If you expect only one result from a search, search_one() is ideal. It returns the single resource model or None.

# Find a unique patient
unique_patient = client.search_one("Patient", {"identifier": "urn:oid:1.2.3.4|12345"})

if unique_patient:
    print(f"Found patient: {unique_patient.name[0].family}")
    assert isinstance(unique_patient, Patient)

search_resource_pages()

To iterate through all resources from a search query without worrying about pagination, use search_resource_pages().

# Find all patients with a specific name
for patient in client.search_resource_pages("Patient", {"family": "Smith"}):
    # Each item is a fully-validated Patient model
    print(f"Processing patient {patient.id}...")
    assert isinstance(patient, Patient)

For Developers: Model Generation

The entire pymedplum.fhir module is auto-generated from Medplum’s official TypeScript definitions to ensure accuracy and maintainability.
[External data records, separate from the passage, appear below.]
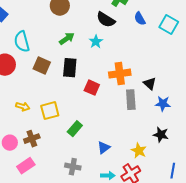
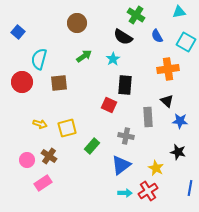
cyan semicircle: (22, 42) -> (39, 59), turned 30
brown square: (42, 66) -> (59, 83), turned -30
black rectangle: (70, 68) -> (125, 85), moved
orange cross: (120, 74) -> (168, 69), moved
brown cross: (32, 139) -> (49, 156), turned -35
blue triangle: (104, 148) -> (121, 165), size x1.5
gray cross: (73, 167) -> (126, 136), moved

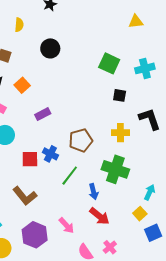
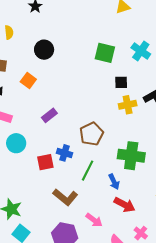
cyan cross: (145, 68) -> (141, 51), turned -30
orange square: (22, 85) -> (28, 80), moved
yellow cross: (120, 133) -> (128, 105), moved
brown L-shape: (25, 196) -> (65, 197), moved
The generation logic resides in the /scripts directory.

Generated Architecture

When you run the generator, it creates a sophisticated, multi-file architecture to achieve the goals of performance and type safety:

  1. pymedplum/fhir/{resource}.py (e.g., patient.py)

    • Contains the Pydantic model definition for a single FHIR resource.
    • Uses if TYPE_CHECKING: blocks to import dependencies for static analysis without runtime cost.

  2. pymedplum/fhir/__init__.py

    • The public-facing module for importing FHIR models.
    • Implements the lazy-loading mechanism using __getattr__. When you from pymedplum.fhir import Patient, this file intercepts the request and only loads patient.py on first access.
    • Contains helper functions for dependency resolution.

  3. pymedplum/fhir/__init__.pyi (Stub File)

    • A type stub file that provides an “eager” view of the module for static analysis tools.
    • It explicitly imports every single FHIR model so that tools like mypy can see the complete module structure.
    • This file is never executed at runtime.

  4. pymedplum/py.typed

    • A marker file that signals to type checkers that pymedplum is a PEP 561-compliant typed package.

Regenerating Models

If the upstream Medplum FHIR definitions change, regenerate all Pydantic models with a single command from the project root:

make generate              # Update to latest @medplum/fhirtypes and regenerate
make generate-no-update    # Regenerate without updating the npm dependency

This runs the full pipeline: npm update, TypeScript codegen, ruff formatting, and a validation smoke test. It also automatically removes stale .py files if an upstream type was deleted.

Requirements: node, npm, python3, and uvx must be on your PATH. The script checks for all of these at startup.

The generated __init__.py records which @medplum/fhirtypes version produced it, so you can always tell what’s deployed.

For more details on the generator architecture, see scripts/README.md.